U.S. District Judge Lewis Kaplan ruled last August that DeCSS was akin to a "common-source outbreak epidemic" that violated the law's prohibition against circumventing copyright-protection technology. The DMCA prohibits anyone from publishing or publicly distributing any hardware or software that "is primarily designed or produced for the purpose of circumventing protection afforded by a technological measure that effectively protects a right of a copyright owner."
To Touretzky, his fight against the movie industry's attempt to suppress the spread of DeCSS is hauntingly similar to his encounters with the Church of Scientology, which he describes as a "rich and vengeful religious cult." (Church representatives were hardly pleased with his reposting of information about Xenu, the apparent space alien who's part of the Scientology scriptures.)
"There are really interesting parallels between the Scientology cases and the DeCSS cases that nobody wants to talk about in public," Touretzky said. "(Both groups) use trade secret and copyright law to crush critics."
(In fact, he says, the same attorney -- Michael Mervis -- who deposed him in a related DeCSS lawsuit once represented the church.)
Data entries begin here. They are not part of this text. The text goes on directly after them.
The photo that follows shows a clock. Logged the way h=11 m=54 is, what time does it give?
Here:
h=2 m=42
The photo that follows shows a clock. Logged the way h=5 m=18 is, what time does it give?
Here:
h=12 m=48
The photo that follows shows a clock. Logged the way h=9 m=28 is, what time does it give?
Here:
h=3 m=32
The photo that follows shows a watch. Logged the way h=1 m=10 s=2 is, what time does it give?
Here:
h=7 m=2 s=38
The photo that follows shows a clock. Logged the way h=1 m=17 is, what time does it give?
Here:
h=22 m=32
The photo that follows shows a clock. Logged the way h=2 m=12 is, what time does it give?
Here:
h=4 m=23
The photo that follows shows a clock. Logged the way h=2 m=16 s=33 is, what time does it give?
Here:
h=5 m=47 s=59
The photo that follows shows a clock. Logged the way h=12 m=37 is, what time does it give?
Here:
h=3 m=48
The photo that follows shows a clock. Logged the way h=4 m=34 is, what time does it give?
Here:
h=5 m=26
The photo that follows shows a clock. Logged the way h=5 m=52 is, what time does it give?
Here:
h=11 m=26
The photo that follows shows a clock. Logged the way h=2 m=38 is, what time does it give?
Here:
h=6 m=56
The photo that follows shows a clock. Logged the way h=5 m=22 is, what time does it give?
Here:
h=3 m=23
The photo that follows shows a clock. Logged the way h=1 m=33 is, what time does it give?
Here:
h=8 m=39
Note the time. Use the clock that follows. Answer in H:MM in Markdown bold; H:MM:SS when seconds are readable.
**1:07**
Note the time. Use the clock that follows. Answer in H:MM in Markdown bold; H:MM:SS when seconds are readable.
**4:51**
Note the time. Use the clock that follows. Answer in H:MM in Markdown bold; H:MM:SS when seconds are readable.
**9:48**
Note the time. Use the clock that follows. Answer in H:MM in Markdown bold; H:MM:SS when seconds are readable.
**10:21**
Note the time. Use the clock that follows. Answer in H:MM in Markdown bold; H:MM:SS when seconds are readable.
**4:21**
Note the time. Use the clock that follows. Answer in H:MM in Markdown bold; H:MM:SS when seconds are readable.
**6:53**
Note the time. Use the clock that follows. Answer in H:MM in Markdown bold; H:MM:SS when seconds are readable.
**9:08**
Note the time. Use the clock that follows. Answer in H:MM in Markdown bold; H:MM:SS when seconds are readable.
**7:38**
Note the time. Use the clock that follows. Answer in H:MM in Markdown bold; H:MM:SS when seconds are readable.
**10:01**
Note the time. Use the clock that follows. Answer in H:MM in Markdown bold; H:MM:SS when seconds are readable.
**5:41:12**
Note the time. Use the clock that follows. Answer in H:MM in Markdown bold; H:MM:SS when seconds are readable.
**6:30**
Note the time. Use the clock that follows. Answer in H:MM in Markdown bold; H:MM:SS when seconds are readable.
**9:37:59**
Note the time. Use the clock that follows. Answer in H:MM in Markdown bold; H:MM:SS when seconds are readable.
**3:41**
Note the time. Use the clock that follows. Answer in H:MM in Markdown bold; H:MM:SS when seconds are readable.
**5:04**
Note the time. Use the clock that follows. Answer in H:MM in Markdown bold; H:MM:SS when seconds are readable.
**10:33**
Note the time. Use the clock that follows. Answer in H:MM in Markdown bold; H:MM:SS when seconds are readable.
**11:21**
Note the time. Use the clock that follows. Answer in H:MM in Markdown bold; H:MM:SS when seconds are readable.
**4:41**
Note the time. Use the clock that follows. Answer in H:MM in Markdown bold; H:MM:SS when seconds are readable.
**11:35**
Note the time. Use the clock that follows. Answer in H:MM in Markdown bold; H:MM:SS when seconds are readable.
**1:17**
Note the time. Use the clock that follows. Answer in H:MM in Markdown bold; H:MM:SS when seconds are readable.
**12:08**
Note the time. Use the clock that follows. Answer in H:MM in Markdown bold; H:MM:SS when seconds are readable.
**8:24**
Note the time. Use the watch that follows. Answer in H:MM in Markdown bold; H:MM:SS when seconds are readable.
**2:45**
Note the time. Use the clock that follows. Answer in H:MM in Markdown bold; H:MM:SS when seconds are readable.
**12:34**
Aside from free speech crusades, Touretzky's lab work focuses on how space -- objects and locations -- is represented in rat brains. He believes that cells in the rat's hippocampus fire (activate) when the rodent wanders into a certain location and form a kind of cognitive map of the environment.
"Studying the place cell system will give us insight into how brains compute complicated things, and that in turn will better prepare us to understand monkey brains and, eventually, human brains," Touretzky said.